Hi, guys. This is John on for Tim. Thanks for taking our question. Just more of a forward looking question from us. We were just wondering if you had any plans in the future to combine a PPMO with a gene therapy or if
you can speak to any thoughts on combinations you may be thinking about? Thanks.
Yes. It's something that we are looking at pre clinically now. So we should have some views on that perhaps in the latter half of next year from a purely preclinical perspective because, of course, that is an interesting question. Is there a benefit to patients of a combination of a significant one time transformational therapy? And of course, in this regard, I'm talking about the potential for SRP-nine thousand and one, our gene therapy, followed by a chronic therapy.
Is that the best answer for children and young adults? And hopefully, we're not talking about children and young adults only in the future of folks with Duchenne muscular dystrophy. We don't have those answers yet. We have hypotheses right now. There is a real potential for that.

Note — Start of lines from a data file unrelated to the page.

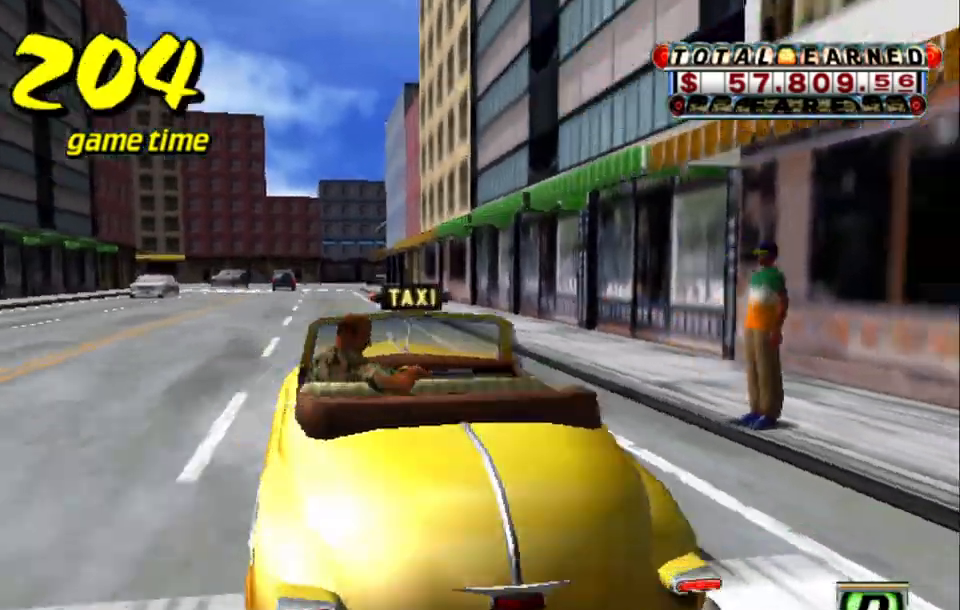
Gameplay with keyboard; each line is a JSON object with the keys held at the frame after it. "events" lists presses ("down") and releases ("up") of "a", "down", "left", "return", "right", "s", "space", "tab" and "up" between this image and that frame as [ms after this image, input, new state], when the widget could be followed in between. No other keys are recorded. Mouse input is not recorded.
{"keys": [], "events": [[34, "a", "up"], [184, "right", "up"], [267, "down", "up"]]}
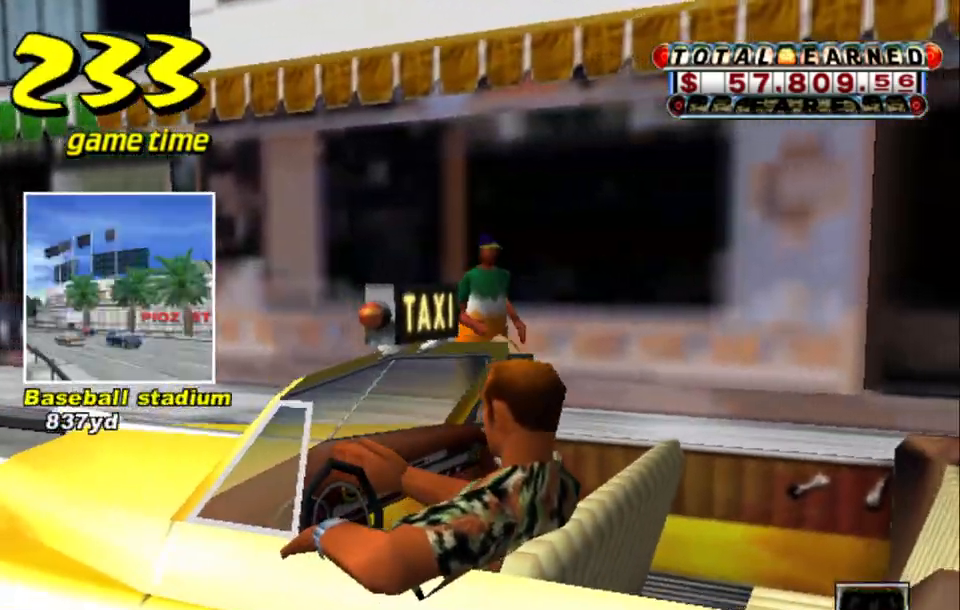
{"keys": [], "events": []}
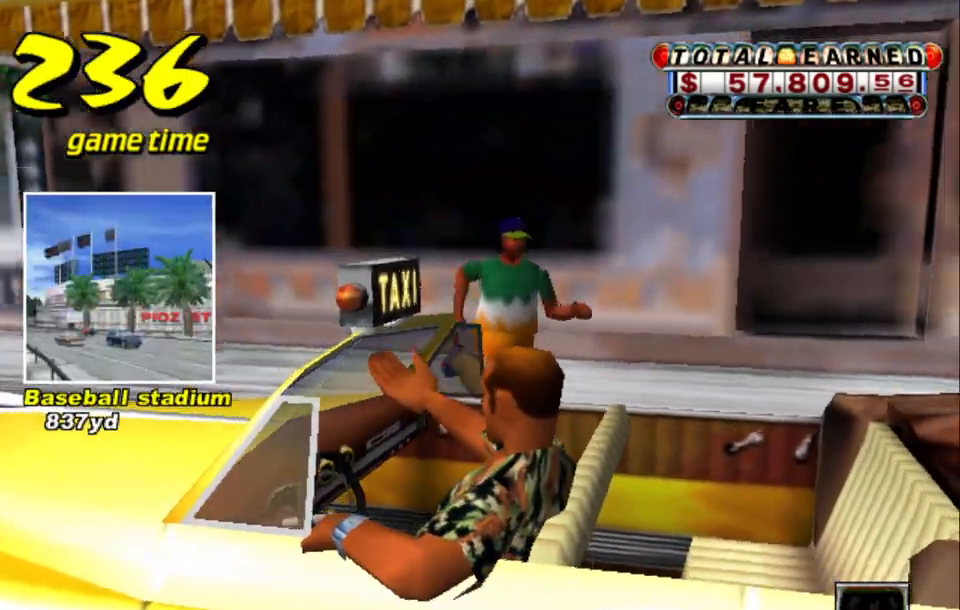
{"keys": [], "events": []}
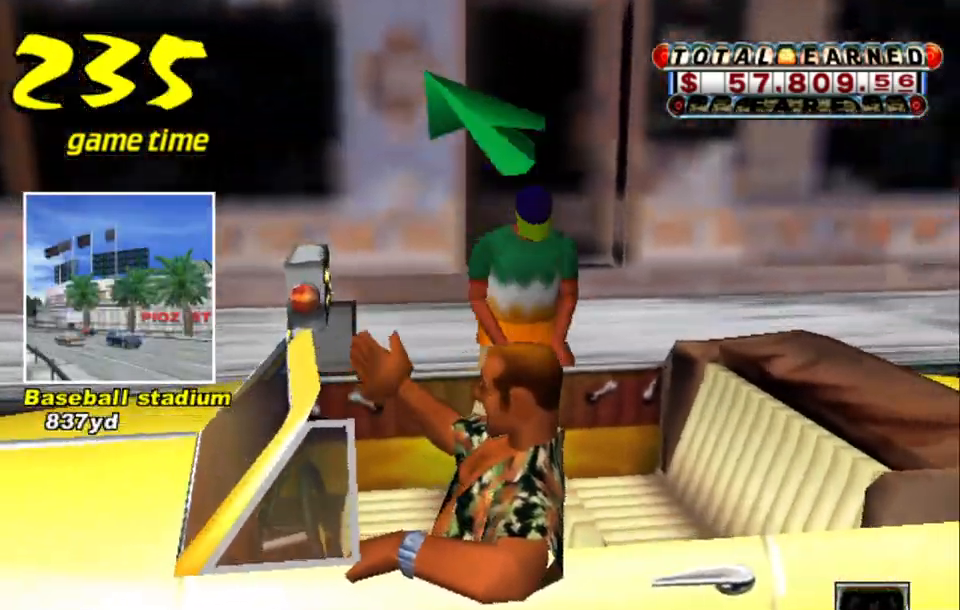
{"keys": ["s", "up"], "events": [[367, "s", "down"], [417, "up", "down"]]}
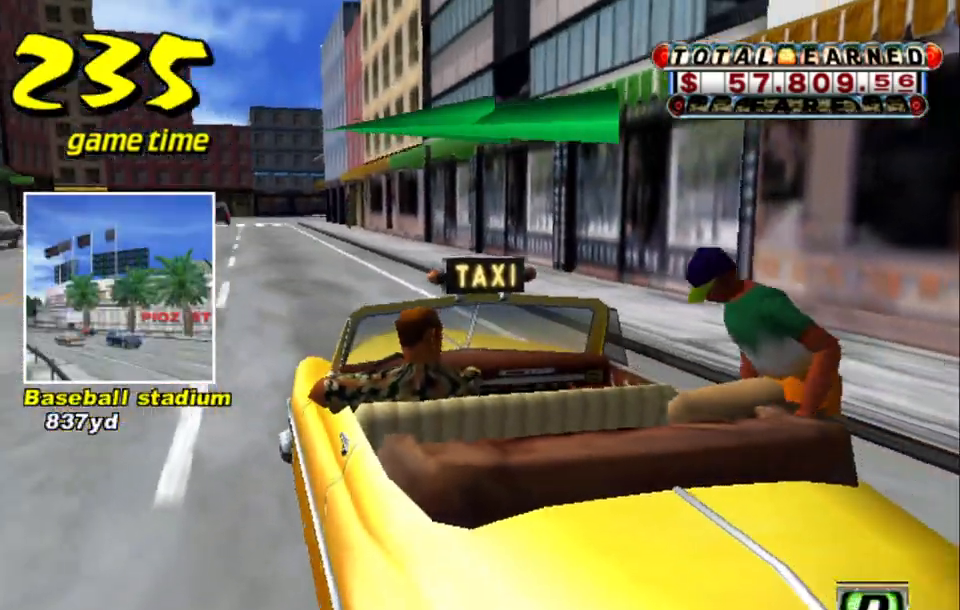
{"keys": ["up"], "events": [[17, "s", "up"]]}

We should have some significant views on that later next year. There already will be a benefit to the PPMO even in the face of a transformative gene therapy. There will be children even before that, remember, there will be children who have pre existing neutralizing antibodies that would otherwise screen out from a gene therapy that would allow us to continue to treat them with a transformational PPMO, if such is the case after the trial progresses. There will be likely places around the world that could have access to a chronic RNA therapy before they would get gene therapy. There's already, some data in the literature, some interesting published peer reviewed data that says that at least in animal models, the use of the PBMO to pre treat in advance of gene therapy will enhance the benefits of gene therapy.
So we know there's going to be a place for both of them, whether there's a place for combination therapy as well is something that is very tantalizing and it might be a real
But
Thank you for that question.
Thank you. And I'm not showing any further questions at this time. I would now like to turn the call back over to Doug Ingram for any further remarks.

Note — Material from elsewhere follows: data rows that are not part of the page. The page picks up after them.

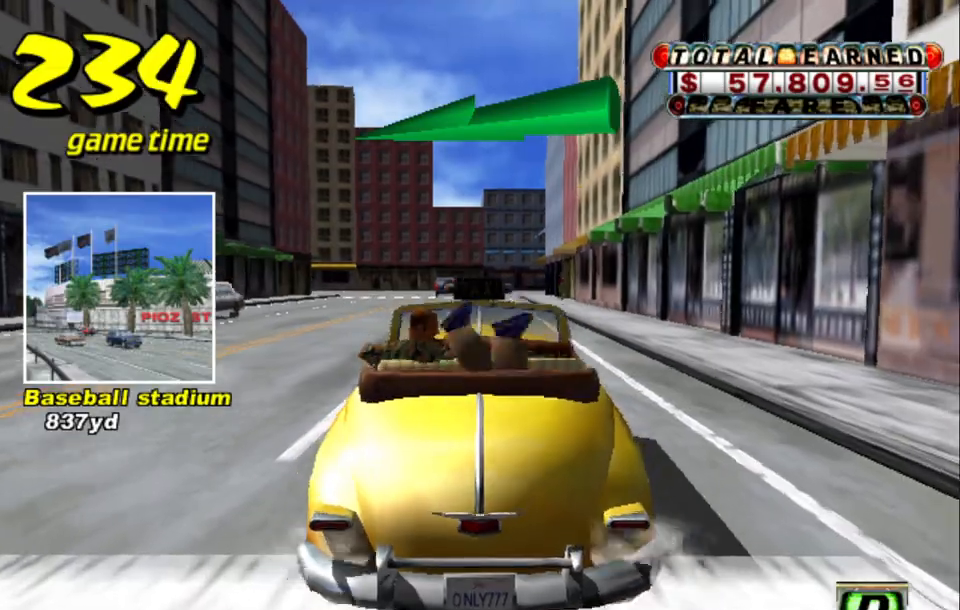
{"keys": ["up"], "events": []}
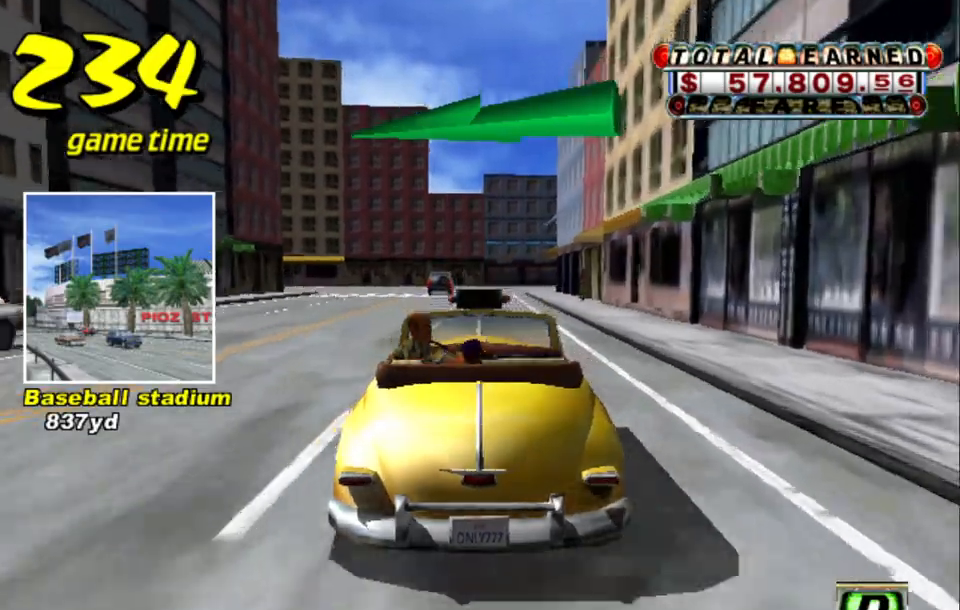
{"keys": [], "events": [[317, "up", "up"]]}
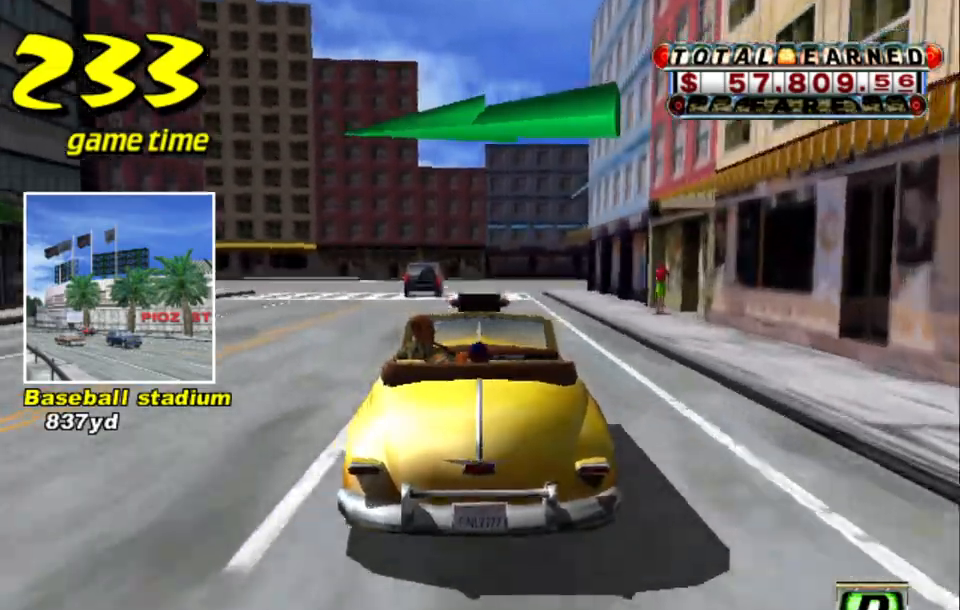
{"keys": ["a", "left", "s"], "events": [[100, "right", "down"], [150, "right", "up"], [484, "a", "down"], [484, "left", "down"], [484, "s", "down"]]}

Thank you all for joining us today. We are obviously very pleased with what we've seen thus far and we're excited to continue to dose escalate. As Doctor. O'Neill mentioned, we're already dosing at the 30 mgs per kg level. We'll be moving to the hopefully, if the data supports it, we'll be moving to the 40 mgs per kg dosing very shortly, and we look forward to further updates next year on the PPMO program, both SRP-five thousand and fifty one and other therapies for Duchenne muscular dystrophy for other of our other mutations and patient populations.
With that, again, thanks everyone for joining us and stay safe.
Thank you. Ladies and gentlemen, this concludes today's conference call. Thank you for participating. You may now disconnect.